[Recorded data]
━━━━━━━━━━━━━━━━━━━━
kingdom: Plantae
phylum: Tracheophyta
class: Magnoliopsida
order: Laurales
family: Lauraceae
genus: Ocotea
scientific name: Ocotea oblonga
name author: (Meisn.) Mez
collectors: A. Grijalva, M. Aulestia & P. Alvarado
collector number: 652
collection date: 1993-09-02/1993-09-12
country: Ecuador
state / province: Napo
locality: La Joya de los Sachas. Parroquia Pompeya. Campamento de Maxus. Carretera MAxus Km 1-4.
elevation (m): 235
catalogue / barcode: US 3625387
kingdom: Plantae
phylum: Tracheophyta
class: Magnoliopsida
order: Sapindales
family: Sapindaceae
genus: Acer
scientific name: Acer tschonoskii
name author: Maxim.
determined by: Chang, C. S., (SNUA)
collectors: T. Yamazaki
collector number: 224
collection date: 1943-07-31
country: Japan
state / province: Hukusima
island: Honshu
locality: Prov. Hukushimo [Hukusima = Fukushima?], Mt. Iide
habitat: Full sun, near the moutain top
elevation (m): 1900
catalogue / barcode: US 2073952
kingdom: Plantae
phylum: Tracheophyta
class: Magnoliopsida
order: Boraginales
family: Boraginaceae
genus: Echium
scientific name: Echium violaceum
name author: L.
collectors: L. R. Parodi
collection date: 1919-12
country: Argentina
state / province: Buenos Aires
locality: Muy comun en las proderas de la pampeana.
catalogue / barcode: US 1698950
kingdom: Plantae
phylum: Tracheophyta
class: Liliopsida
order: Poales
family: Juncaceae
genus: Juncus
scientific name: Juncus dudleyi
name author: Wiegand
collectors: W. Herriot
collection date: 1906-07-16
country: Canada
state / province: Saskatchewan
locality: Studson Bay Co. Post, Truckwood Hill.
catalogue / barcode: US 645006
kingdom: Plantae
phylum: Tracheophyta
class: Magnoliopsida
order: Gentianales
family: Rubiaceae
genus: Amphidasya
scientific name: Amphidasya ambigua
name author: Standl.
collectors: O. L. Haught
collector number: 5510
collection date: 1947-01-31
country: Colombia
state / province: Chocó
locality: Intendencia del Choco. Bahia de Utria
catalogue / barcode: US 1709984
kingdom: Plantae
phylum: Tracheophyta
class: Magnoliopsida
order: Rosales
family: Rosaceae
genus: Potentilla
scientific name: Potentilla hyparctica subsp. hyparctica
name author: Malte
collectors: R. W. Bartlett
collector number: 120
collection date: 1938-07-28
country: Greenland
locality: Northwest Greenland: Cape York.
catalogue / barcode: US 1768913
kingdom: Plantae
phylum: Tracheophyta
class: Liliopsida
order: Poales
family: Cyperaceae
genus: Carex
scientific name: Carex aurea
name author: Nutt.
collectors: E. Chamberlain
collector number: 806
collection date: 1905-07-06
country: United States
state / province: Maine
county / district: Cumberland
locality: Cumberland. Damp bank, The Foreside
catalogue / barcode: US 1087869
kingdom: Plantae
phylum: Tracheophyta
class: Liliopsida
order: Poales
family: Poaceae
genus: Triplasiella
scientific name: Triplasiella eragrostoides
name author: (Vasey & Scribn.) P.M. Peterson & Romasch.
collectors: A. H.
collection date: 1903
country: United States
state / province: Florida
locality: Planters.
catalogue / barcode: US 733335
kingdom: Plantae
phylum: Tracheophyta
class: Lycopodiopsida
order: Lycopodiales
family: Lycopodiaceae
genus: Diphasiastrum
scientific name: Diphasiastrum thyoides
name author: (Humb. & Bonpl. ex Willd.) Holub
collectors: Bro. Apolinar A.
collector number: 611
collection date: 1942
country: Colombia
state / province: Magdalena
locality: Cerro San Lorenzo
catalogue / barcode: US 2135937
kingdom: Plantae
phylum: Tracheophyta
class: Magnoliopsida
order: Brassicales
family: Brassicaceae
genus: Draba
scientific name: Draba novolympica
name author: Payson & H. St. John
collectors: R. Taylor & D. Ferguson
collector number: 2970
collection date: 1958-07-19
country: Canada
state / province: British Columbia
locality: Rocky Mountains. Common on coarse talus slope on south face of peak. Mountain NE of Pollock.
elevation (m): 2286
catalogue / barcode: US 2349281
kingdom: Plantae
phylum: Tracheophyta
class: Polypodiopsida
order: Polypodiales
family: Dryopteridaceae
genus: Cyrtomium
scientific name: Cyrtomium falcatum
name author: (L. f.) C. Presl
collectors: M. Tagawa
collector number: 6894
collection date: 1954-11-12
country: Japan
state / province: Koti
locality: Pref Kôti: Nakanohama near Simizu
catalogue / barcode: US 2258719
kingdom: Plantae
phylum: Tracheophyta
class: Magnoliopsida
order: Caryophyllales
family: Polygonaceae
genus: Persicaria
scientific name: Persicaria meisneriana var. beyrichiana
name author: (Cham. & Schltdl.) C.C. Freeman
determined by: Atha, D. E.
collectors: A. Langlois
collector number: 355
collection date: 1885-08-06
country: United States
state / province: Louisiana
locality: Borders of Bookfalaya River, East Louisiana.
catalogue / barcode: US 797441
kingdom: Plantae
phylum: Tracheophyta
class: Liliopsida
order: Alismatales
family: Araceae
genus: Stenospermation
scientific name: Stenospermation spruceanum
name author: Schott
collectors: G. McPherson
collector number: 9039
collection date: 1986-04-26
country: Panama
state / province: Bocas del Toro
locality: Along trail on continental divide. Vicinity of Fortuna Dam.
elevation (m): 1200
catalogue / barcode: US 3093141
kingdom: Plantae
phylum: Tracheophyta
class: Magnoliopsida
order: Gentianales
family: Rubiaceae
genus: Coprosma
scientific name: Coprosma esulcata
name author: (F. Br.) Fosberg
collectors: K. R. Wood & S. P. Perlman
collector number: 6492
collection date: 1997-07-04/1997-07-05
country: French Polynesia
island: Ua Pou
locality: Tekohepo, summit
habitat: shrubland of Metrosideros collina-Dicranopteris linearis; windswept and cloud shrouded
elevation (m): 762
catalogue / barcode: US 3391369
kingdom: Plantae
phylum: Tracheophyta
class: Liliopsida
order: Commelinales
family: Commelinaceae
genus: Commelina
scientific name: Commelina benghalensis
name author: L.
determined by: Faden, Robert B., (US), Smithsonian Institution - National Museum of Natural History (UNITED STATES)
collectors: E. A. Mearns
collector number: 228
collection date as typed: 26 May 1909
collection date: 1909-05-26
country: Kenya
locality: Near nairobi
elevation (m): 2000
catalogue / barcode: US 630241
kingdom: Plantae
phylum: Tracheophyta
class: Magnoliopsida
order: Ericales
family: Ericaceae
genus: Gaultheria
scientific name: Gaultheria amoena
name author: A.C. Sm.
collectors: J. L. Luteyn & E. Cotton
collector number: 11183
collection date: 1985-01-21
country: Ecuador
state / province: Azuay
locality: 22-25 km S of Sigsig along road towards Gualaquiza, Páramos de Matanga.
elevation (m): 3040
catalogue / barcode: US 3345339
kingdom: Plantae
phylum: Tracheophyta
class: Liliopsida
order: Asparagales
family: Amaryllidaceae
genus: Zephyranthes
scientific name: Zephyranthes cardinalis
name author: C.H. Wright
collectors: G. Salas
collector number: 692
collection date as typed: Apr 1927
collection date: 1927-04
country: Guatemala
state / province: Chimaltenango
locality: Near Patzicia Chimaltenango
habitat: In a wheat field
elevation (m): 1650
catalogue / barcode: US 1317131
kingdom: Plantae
━━━━━━━━━━━━━━━━━━━━
**Exercise details**
Copy out the lines of the listing, beginning at the line that contains "collection date: 1906-07-16" and stopping after the line that contains "collector number: 806".

**Completed exercise**
collection date: 1906-07-16
country: Canada
state / province: Saskatchewan
locality: Studson Bay Co. Post, Truckwood Hill.
catalogue / barcode: US 645006
kingdom: Plantae
phylum: Tracheophyta
class: Magnoliopsida
order: Gentianales
family: Rubiaceae
genus: Amphidasya
scientific name: Amphidasya ambigua
name author: Standl.
collectors: O. L. Haught
collector number: 5510
collection date: 1947-01-31
country: Colombia
state / province: Chocó
locality: Intendencia del Choco. Bahia de Utria
catalogue / barcode: US 1709984
kingdom: Plantae
phylum: Tracheophyta
class: Magnoliopsida
order: Rosales
family: Rosaceae
genus: Potentilla
scientific name: Potentilla hyparctica subsp. hyparctica
name author: Malte
collectors: R. W. Bartlett
collector number: 120
collection date: 1938-07-28
country: Greenland
locality: Northwest Greenland: Cape York.
catalogue / barcode: US 1768913
kingdom: Plantae
phylum: Tracheophyta
class: Liliopsida
order: Poales
family: Cyperaceae
genus: Carex
scientific name: Carex aurea
name author: Nutt.
collectors: E. Chamberlain
collector number: 806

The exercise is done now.